Islamophobic wilders leads demonstration in Rotterdam against Muslims
Hundreds of right-wing demonstrators crowded a main square at Rotterdam’s central station Saturday to protest what they describe as the “discrimination against ordinary Dutch citizens” in favor of immigrants and…
Muslims.
The protest by around 700 right-wing supporters comes as Dutch political parties gear up for local government elections in March, with issues such as immigration and integration again expected to feature prominently among its 13 million illegible voters.
“The Netherlands is our country, it’s not (Prime Minister) Mark Rutte’s country,” Islamophobic Dutch politician Geert Wilders, who led the demonstration, told the protesters.
“We live here, not in Morocco, we don’t live in Turkey or in Saudi Arabia, but in Rotterdam, in the Netherlands,” said Wilders.
Many protesters on Saturday waved Dutch flags and carried placards saying “Stop the Islamization of Europe” and “Keep the Dutch culture, traditions, norms and values!”

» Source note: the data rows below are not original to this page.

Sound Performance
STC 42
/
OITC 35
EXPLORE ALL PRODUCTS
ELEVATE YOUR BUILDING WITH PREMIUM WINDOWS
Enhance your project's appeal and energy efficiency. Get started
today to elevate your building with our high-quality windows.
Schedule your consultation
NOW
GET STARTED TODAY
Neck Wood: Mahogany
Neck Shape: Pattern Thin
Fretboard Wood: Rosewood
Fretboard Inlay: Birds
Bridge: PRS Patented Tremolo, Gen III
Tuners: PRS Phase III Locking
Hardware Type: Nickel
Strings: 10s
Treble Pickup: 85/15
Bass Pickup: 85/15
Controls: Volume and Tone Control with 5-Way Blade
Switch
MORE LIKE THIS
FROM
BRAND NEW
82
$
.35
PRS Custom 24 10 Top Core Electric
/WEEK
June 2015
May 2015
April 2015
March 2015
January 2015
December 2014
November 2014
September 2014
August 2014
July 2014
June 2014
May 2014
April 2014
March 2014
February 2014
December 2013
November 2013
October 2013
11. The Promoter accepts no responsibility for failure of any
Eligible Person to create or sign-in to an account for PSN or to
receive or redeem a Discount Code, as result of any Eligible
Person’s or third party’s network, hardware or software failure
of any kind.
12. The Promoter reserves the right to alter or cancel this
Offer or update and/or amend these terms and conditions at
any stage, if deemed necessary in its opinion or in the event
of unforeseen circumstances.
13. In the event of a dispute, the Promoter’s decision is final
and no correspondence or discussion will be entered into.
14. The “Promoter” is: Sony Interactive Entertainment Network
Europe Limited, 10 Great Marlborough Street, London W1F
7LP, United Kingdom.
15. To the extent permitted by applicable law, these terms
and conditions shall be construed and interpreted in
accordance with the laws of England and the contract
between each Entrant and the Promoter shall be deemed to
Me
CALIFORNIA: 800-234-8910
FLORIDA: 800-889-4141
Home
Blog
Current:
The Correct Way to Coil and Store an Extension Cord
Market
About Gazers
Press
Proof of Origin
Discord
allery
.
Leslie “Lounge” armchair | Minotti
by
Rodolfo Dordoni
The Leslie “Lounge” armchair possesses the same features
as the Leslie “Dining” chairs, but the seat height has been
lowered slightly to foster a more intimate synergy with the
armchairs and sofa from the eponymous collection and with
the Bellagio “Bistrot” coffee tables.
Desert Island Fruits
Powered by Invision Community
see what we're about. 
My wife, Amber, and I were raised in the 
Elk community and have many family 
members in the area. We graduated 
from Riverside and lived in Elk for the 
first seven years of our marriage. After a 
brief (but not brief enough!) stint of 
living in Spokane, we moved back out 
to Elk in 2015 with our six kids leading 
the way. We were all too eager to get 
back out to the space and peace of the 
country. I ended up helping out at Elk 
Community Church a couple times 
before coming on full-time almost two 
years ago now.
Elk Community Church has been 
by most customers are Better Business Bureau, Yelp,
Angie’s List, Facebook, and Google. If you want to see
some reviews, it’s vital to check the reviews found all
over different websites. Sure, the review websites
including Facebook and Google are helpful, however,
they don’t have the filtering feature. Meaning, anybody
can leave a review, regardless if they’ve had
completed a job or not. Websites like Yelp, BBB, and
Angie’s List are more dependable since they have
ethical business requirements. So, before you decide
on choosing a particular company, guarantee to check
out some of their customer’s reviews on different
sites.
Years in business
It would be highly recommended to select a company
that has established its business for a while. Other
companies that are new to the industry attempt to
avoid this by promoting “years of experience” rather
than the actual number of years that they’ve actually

Police — who were out in force — formed a line between right-wing demonstrators and a handful of anti-demonstrators led by two MPs of the leftist Denk Party, which draws its support mainly from Turkish and Moroccan communities.
“This (Wilders’ message) is a message of hatred and division and we’re against it. We have a message of unity and solidary,” Denk leader Tunahan Kuzu told AFP.
Wilders’s PVV will compete in around 30 of the 335 local governments in the March 21 vote, with the party battling to find candidates to represent it in other local constituencies.